Yara

11.1K 613 362
                                    

Sessiz bir bekleyiş.

Sessiz bir yakarış vardı orada.

Layel'in kalbi bir daha atmayacakmış gibi durduğunda Mensah bu sessizliği bağırarak ortalığı ayağa kaldırmıştı.

"Bunu bana yapamazsın Layel! Gidemezsin benden!"

Başını ellerinin arasına alarak dört döndüğü hastane koridorunda bir kez daha bağırışı herkesi durdurdu. Kapılar ardında ki Layel'in ise kalbi durmuştu, atmıyordu artık.

Şok cihazıyla kalbinin üstüne baskı yaptıklarında Mensah'ın içi gitmişti.

Acilde bir sedyenin üstünde kanlarla örtülü bedenini ve atmayan kalbini hatırlatan cihazın sesi onu biraz sonra delirtecekti. Bırakmamalıydı işte, onu yalnız bırakmamalıydı.

"300 joule!"

Layel'in bedeni yediği şokla birlikte sedyeye geri yattığında Mensah kendi kalbinin bu kadar acımasını kaldıramıyordu.

Cihazın sesi normale döndü.

"Kalbi atıyor! Geri döndü!"

Mensah acil kapısının önüne çökerek soluklandı, gözleri irice açılmıştı. Bakışları karısının kanıyla kirlenen ellerindeydi.

İşte böyle, bırakma beni güçlü kızım.

Layel acil bir şekilde ameliyata alındığında hakkında bilgileri almak için Mensah'a gitmek zorundaydılar. Mensah'ın hakkında her şeyi biliyor oluşu da garip bir an yaşamasına neden olmuştu, onun hakkında her şeyi biliyor ve unutamıyordu. Layel karnında bıçakla ameliyathaneye girdiğinde Mensah elini sımsıkı tutmuştu.

"Sana ihtiyacım var."

Sessizce konuştu ama bunu ne o duydu, ne de bilinci kapalı olan Layel.

"Her şeye hazırlıklı olun."

Ne demekti bu şimdi, ölebilir miydi Layel? Ölemezdi, ne yapacaktı onsuz? O öylece cansız bir halde kollarında yatarken ne yapacağını şaşırmıştı Mensah, ölseydi ne yapardı?

Bu kahrolasıca duyguları ne zaman oluşmuştu?

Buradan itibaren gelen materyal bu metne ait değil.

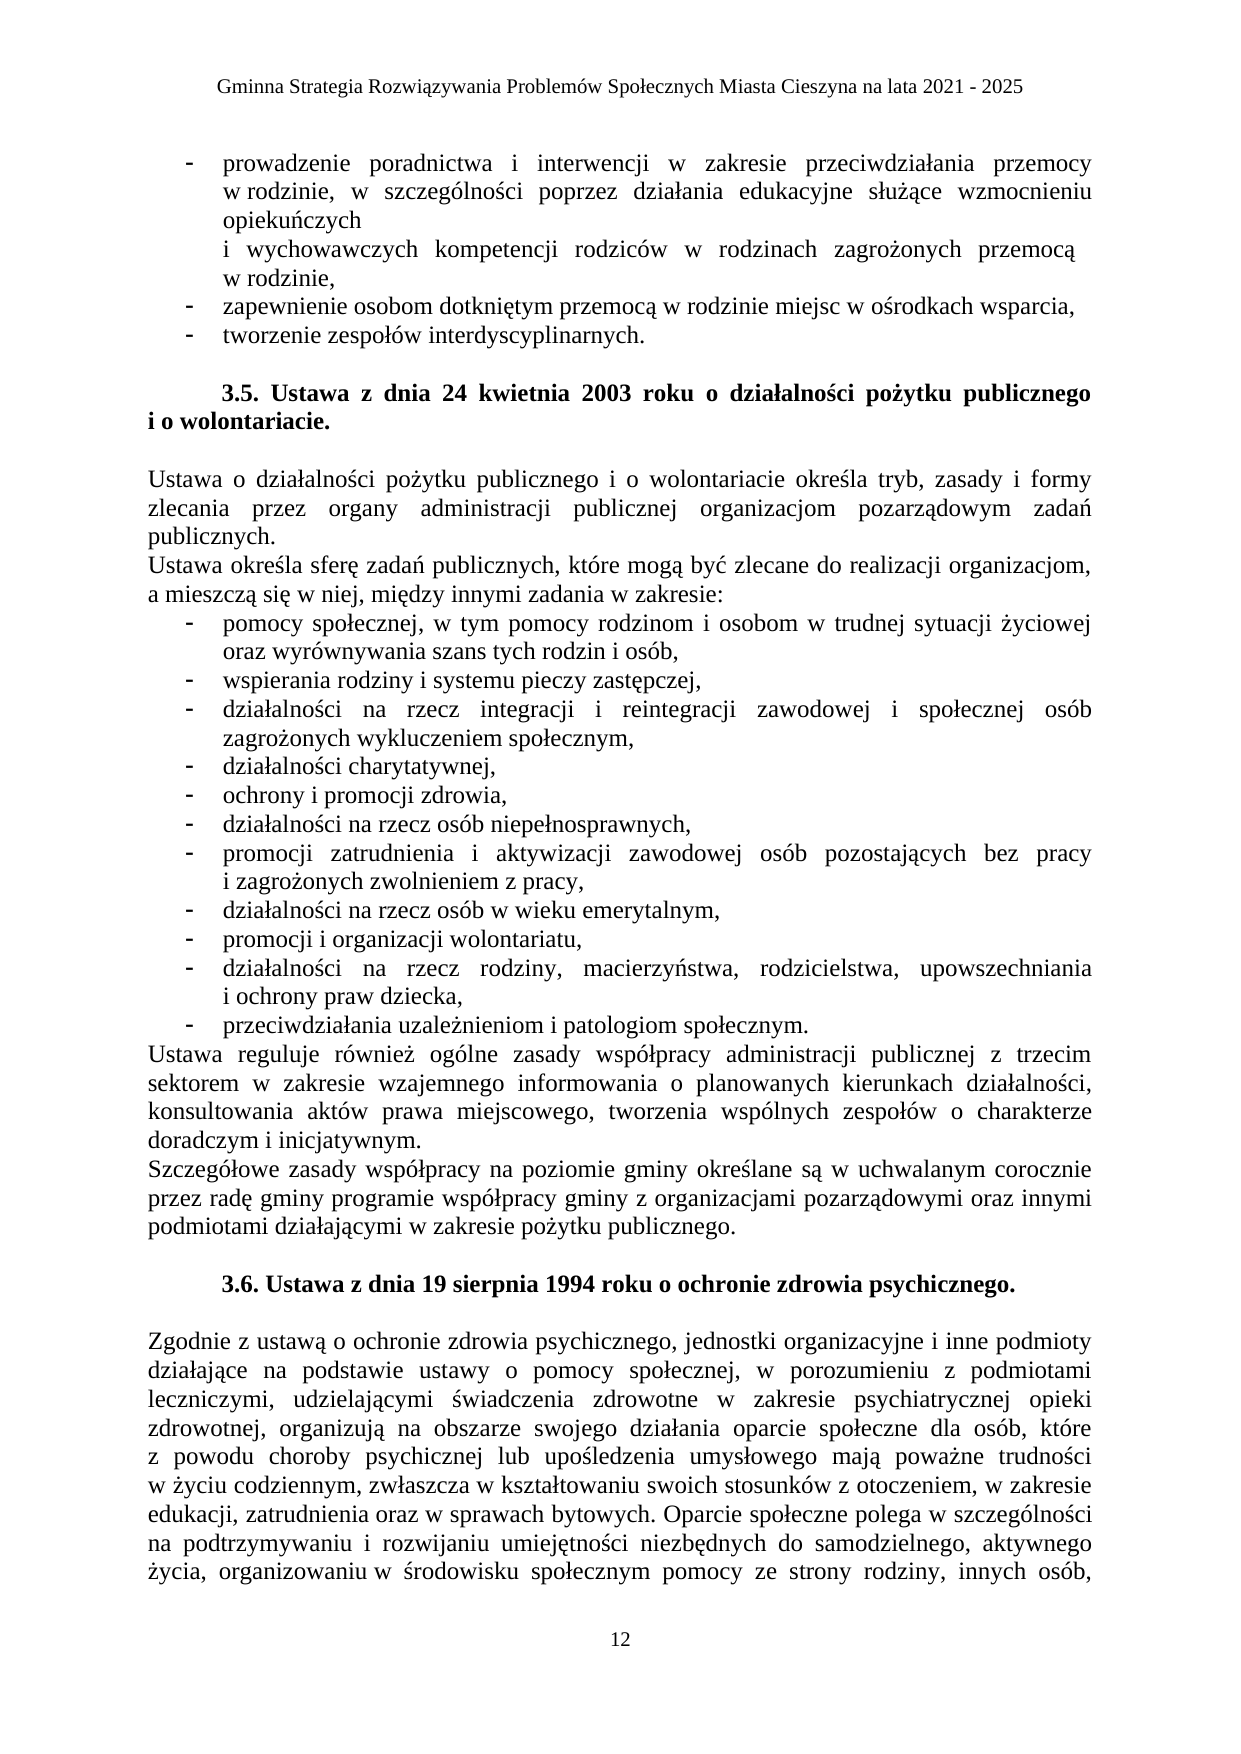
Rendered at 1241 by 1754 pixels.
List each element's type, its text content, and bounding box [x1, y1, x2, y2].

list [148, 1326, 1093, 1585]
list działalności charytatywnej, [185, 751, 1093, 780]
list przeciwdziałania uzależnieniom i patologiom społecznym. [185, 1010, 1093, 1039]
text Ustawa reguluje również ogólne zasady współpracy administracji publicznej z trzecim sektorem w zakresie wzajemnego informowania o planowanych kierunkach działalności, konsultowania aktów prawa miejscowego, tworzenia wspólnych zespołów o charakterze doradczym i inicjatywnym. [148, 1039, 1093, 1154]
list promocji i organizacji wolontariatu, [185, 924, 1093, 953]
list pomocy społecznej, w tym pomocy rodzinom i osobom w trudnej sytuacji życiowej oraz wyrównywania szans tych rodzin i osób, [185, 608, 1093, 665]
subtitle 3.5. Ustawa z dnia 24 kwietnia 2003 roku o działalności pożytku publicznego i o wolontariacie. [148, 378, 1093, 435]
list tworzenie zespołów interdyscyplinarnych. [185, 320, 1093, 349]
list prowadzenie poradnictwa i interwencji w zakresie przeciwdziałania przemocy w rodzinie, w szczególności poprzez działania edukacyjne służące wzmocnieniu opiekuńczych i wychowawczych kompetencji rodziców w rodzinach zagrożonych przemocą w rodzinie, [185, 148, 1093, 291]
list działalności na rzecz osób w wieku emerytalnym, [185, 895, 1093, 924]
list wspierania rodziny i systemu pieczy zastępczej, [185, 665, 1093, 694]
text Ustawa o działalności pożytku publicznego i o wolontariacie określa tryb, zasady i formy zlecania przez organy administracji publicznej organizacjom pozarządowym zadań publicznych. [148, 464, 1093, 550]
list promocji zatrudnienia i aktywizacji zawodowej osób pozostających bez pracy i zagrożonych zwolnieniem z pracy, [185, 838, 1093, 895]
text Ustawa określa sferę zadań publicznych, które mogą być zlecane do realizacji organizacjom, a mieszczą się w niej, między innymi zadania w zakresie: [148, 550, 1093, 608]
subtitle 3.6. Ustawa z dnia 19 sierpnia 1994 roku o ochronie zdrowia psychicznego. [148, 1269, 1093, 1298]
text Szczegółowe zasady współpracy na poziomie gminy określane są w uchwalanym corocznie przez radę gminy programie współpracy gminy z organizacjami pozarządowymi oraz innymi podmiotami działającymi w zakresie pożytku publicznego. [148, 1154, 1093, 1240]
list ochrony i promocji zdrowia, [185, 780, 1093, 809]
list zapewnienie osobom dotkniętym przemocą w rodzinie miejsc w ośrodkach wsparcia, [185, 291, 1093, 320]
list działalności na rzecz integracji i reintegracji zawodowej i społecznej osób zagrożonych wykluczeniem społecznym, [185, 694, 1093, 751]
list działalności na rzecz rodziny, macierzyństwa, rodzicielstwa, upowszechniania i ochrony praw dziecka, [185, 953, 1093, 1010]
list działalności na rzecz osób niepełnosprawnych, [185, 809, 1093, 838]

Bağırmak, her şeyi yıkmak istiyordu ama kapıda dikildi öylece. Sırtını duvara yaslayarak gözlerini kapattı, içinden bir ses dua etmesini söylüyordu ama o dua etmekten ne anlardı Allah aşkına? Cebinde ki telefonu çıkartmaya çalıştığında ellerinin titrediğini gördü, kalbi bir kez daha acıyla kasıldı. Hızlı hızlı girdi şifresini, üç kez yanlış girdi. Elleri kanlı olduğundan parmak izi de geçersiz geliyordu. Şifreyi girmeyi başardığında ne yapacağını bilmeyerek birkaç saniye ekrana boş boş baktı. Sonra hatırlayarak rehbere girdi, gecenin bu saatinde arıyor oluşu umrunda değildi.

Elif A. aranıyor...

Telefon üç kez çaldı, ısrarla aramaya devam etti. En sonunda uykulu ama korku dolu bir ses duydu.

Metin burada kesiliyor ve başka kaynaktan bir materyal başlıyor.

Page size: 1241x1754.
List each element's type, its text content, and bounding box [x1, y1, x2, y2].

"Hayırdır oğlum gece gece?"

Mensah yutkunmaya çalıştı, olmadı. Boğazında koca bir yumru vardı ve yutamıyordu.

"O ölüyor Elif anne.."

Daha fazlasını söylemedi. Telefonun ucunda hiçbir şey anlayamayan kadın ne dediğini anladığında korkusu daha çok artmıştı.

"Layel kızım mı? Ne oldu, Allahım sen koru."

Mensah başka arayacak kimse bilmiyordu, kimsesi yoktu onun. Bir bu telefonda ki kadındı ve bir de içeride ki kadın. Başka kimi kimsesi yoktu.